Se, ad esempio, si sottoscrive un servizio pay Tv in Germania e si va in vacanza in Italia non si riescono a visualizzare i contenuti prepagati sul proprio tablet o sul computer portatile. I film sono concessi, infatti, dagli studios americani ai broadcaster europei per la diffusione via satellite o in streaming via Internet su base esclusiva e territoriale, con licenza, cioè, relativa una sola emittente in ciascuno Stato membro (o, al massimo, un piccolo gruppo di Paesi-membro dove si parla stessa lingua).
Una “tutela territoriale assoluta” che da qui a qualche anno potrebbe essere superata, permettendo ad ogni cittadino Ue, non solo di vedere i contenuti in mobilità ovunque ci si trovi, ma anche di concludere un contratto con una pay Tv di qualsivoglia altro Stato membro per guardare dal proprio divano di casa film o altri contenuti audiovisivi. “Non vogliamo – ha detto Almunia – chiedere di contrattare una licenza unica per tutti gli Stati, né mettere in discussione il sistema di cessione delle licenze attualmente in atto. Ma vogliamo risolvere il problema dei cittadini europei che si abbonano ad una pay Tv in uno Stato e se si spostano in un altro Stato non possono accedere ai contenuti per cui pagano l’abbonamento”.

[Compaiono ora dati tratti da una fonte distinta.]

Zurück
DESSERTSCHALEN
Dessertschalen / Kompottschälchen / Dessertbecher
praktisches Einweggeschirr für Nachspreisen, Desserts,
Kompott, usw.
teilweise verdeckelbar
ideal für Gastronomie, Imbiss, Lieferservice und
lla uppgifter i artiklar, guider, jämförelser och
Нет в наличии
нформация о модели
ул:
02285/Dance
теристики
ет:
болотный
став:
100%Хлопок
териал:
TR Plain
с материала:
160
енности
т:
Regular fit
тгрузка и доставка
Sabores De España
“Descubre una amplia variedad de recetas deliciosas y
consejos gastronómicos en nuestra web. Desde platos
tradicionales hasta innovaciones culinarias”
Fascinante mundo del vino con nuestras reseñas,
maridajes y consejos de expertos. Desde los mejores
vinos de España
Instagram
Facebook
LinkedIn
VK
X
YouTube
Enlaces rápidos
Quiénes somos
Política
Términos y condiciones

A parere della Commissione, le intese oggetto dell’indagine eliminerebbero la concorrenza, frammenterebbero il mercato sulla base dei soli confini territoriali, violando le norme in materia di abuso di posizione dominante che vietano accordi anti-competitivi (Articolo 101 del Trattato Ue).

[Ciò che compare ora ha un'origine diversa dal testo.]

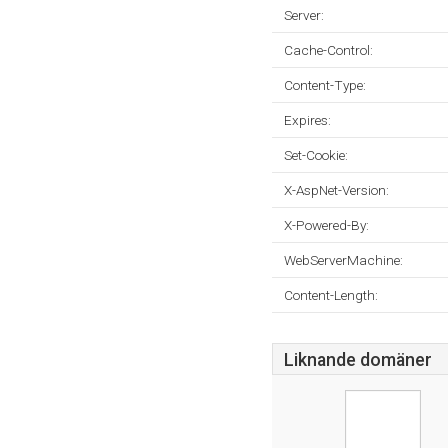
Server:
Cache-Control:
Content-Type:
Expires:
Set-Cookie:
X-AspNet-Version:
X-Powered-By:
WebServerMachine:
Content-Length:
Liknande domäner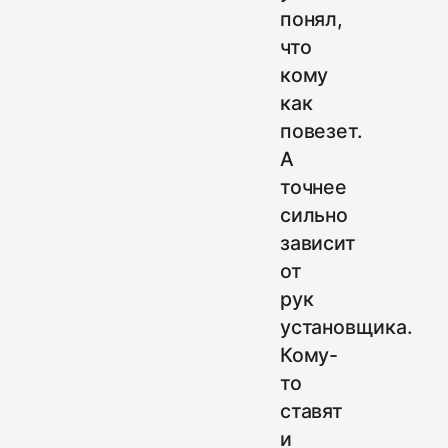
понял,
что
кому
как
повезет.
А
точнее
сильно
зависит
от
рук
установщика.
Кому-
то
ставят
и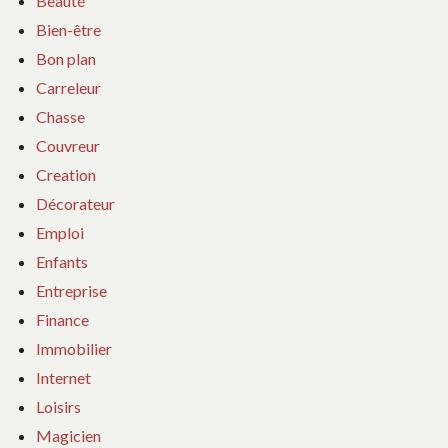
Beauté
Bien-être
Bon plan
Carreleur
Chasse
Couvreur
Creation
Décorateur
Emploi
Enfants
Entreprise
Finance
Immobilier
Internet
Loisirs
Magicien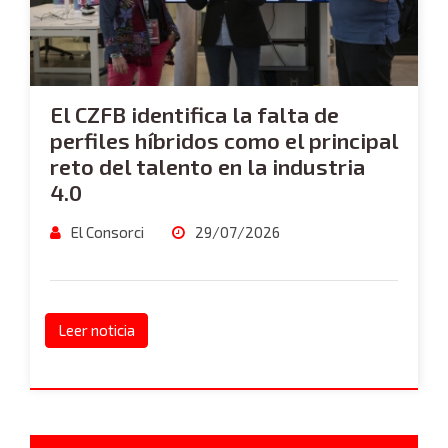
El CZFB identifica la falta de
perfiles híbridos como el principal
reto del talento en la industria
4.0
El Consorci
29/07/2026
Leer noticia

L’apertura dell’inchiesta non pregiudica certo l’esito in un senso o in un altro, significa soltanto che le istituzioni europee vogliono vederci chiaro in maniera prioritaria. Il concetto di Tv lineare è cambiato, le pay Tv sono un ricco, enorme mercato e le politiche sui contenuti sono sempre più delicate e importanti. I ricavi televisivi in Europea, dal 2001 al 2012, sono cresciuti del 44% con una media europea annua del 3,4% e le pay Tv rappresentano il driver di tutto il panorama commerciale televisivo con il 45 % delle risorse complessive contro il 33 % di quelle provenienti dalla pubblicità, come evidenzia l’undicesimo rapporto annuale Tumining Ditigal di ItMedia Consulting.
E pensare che tutto è nato da una sorsata di birra con gli amici.